### Action item
Nothing in the records may be changed; reproduce all of them.

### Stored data
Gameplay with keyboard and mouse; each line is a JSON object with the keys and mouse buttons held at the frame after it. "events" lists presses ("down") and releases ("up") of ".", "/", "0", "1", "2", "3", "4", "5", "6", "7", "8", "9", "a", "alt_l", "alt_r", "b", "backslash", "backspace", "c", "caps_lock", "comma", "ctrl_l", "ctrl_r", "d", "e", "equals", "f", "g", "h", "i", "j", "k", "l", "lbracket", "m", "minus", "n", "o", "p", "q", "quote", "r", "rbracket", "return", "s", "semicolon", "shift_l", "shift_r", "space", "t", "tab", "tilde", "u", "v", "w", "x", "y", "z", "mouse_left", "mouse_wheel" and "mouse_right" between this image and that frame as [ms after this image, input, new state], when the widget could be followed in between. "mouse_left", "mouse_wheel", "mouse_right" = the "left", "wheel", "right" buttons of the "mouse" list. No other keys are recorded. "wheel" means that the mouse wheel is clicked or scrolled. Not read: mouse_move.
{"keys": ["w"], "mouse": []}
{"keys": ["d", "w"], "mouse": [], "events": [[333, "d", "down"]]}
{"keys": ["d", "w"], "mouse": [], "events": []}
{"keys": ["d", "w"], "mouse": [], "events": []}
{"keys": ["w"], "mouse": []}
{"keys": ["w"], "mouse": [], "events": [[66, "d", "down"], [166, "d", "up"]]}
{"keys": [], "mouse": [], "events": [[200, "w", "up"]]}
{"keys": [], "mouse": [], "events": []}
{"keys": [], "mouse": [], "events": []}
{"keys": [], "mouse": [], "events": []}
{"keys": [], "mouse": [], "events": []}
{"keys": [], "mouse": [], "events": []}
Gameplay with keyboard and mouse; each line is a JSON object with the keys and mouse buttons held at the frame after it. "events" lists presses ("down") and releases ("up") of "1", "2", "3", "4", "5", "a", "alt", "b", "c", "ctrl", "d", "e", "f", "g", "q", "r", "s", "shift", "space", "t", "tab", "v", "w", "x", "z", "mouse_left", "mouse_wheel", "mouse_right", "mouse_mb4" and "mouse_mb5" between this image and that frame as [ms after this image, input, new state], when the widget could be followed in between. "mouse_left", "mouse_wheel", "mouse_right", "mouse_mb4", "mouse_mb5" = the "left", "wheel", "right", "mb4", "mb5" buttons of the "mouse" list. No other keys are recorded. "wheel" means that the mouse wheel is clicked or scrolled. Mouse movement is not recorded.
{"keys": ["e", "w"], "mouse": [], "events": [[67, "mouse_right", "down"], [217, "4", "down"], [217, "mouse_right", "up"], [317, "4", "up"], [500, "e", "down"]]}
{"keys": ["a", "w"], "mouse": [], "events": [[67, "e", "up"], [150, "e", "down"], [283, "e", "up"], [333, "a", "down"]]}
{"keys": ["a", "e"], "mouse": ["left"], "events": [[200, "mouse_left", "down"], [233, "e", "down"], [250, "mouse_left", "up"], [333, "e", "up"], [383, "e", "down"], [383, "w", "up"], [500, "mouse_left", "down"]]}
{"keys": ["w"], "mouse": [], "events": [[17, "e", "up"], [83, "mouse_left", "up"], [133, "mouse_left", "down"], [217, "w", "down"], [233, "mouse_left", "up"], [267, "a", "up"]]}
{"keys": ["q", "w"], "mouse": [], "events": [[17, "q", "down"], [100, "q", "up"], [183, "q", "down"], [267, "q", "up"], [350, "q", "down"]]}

### Expected output
Gameplay with keyboard and mouse; each line is a JSON object with the keys and mouse buttons held at the frame after it. "events" lists presses ("down") and releases ("up") of ".", "/", "0", "1", "2", "3", "4", "5", "6", "7", "8", "9", "a", "alt_l", "alt_r", "b", "backslash", "backspace", "c", "caps_lock", "comma", "ctrl_l", "ctrl_r", "d", "e", "equals", "f", "g", "h", "i", "j", "k", "l", "lbracket", "m", "minus", "n", "o", "p", "q", "quote", "r", "rbracket", "return", "s", "semicolon", "shift_l", "shift_r", "space", "t", "tab", "tilde", "u", "v", "w", "x", "y", "z", "mouse_left", "mouse_wheel" and "mouse_right" between this image and that frame as [ms after this image, input, new state], when the widget could be followed in between. "mouse_left", "mouse_wheel", "mouse_right" = the "left", "wheel", "right" buttons of the "mouse" list. No other keys are recorded. "wheel" means that the mouse wheel is clicked or scrolled. Not read: mouse_move.
{"keys": ["w"], "mouse": []}
{"keys": ["d", "w"], "mouse": [], "events": [[333, "d", "down"]]}
{"keys": ["d", "w"], "mouse": [], "events": []}
{"keys": ["d", "w"], "mouse": [], "events": []}
{"keys": ["w"], "mouse": []}
{"keys": ["w"], "mouse": [], "events": [[66, "d", "down"], [166, "d", "up"]]}
{"keys": [], "mouse": [], "events": [[200, "w", "up"]]}
{"keys": [], "mouse": [], "events": []}
{"keys": [], "mouse": [], "events": []}
{"keys": [], "mouse": [], "events": []}
{"keys": [], "mouse": [], "events": []}
{"keys": [], "mouse": [], "events": []}
Gameplay with keyboard and mouse; each line is a JSON object with the keys and mouse buttons held at the frame after it. "events" lists presses ("down") and releases ("up") of "1", "2", "3", "4", "5", "a", "alt", "b", "c", "ctrl", "d", "e", "f", "g", "q", "r", "s", "shift", "space", "t", "tab", "v", "w", "x", "z", "mouse_left", "mouse_wheel", "mouse_right", "mouse_mb4" and "mouse_mb5" between this image and that frame as [ms after this image, input, new state], when the widget could be followed in between. "mouse_left", "mouse_wheel", "mouse_right", "mouse_mb4", "mouse_mb5" = the "left", "wheel", "right", "mb4", "mb5" buttons of the "mouse" list. No other keys are recorded. "wheel" means that the mouse wheel is clicked or scrolled. Mouse movement is not recorded.
{"keys": ["e", "w"], "mouse": [], "events": [[67, "mouse_right", "down"], [217, "4", "down"], [217, "mouse_right", "up"], [317, "4", "up"], [500, "e", "down"]]}
{"keys": ["a", "w"], "mouse": [], "events": [[67, "e", "up"], [150, "e", "down"], [283, "e", "up"], [333, "a", "down"]]}
{"keys": ["a", "e"], "mouse": ["left"], "events": [[200, "mouse_left", "down"], [233, "e", "down"], [250, "mouse_left", "up"], [333, "e", "up"], [383, "e", "down"], [383, "w", "up"], [500, "mouse_left", "down"]]}
{"keys": ["w"], "mouse": [], "events": [[17, "e", "up"], [83, "mouse_left", "up"], [133, "mouse_left", "down"], [217, "w", "down"], [233, "mouse_left", "up"], [267, "a", "up"]]}
{"keys": ["q", "w"], "mouse": [], "events": [[17, "q", "down"], [100, "q", "up"], [183, "q", "down"], [267, "q", "up"], [350, "q", "down"]]}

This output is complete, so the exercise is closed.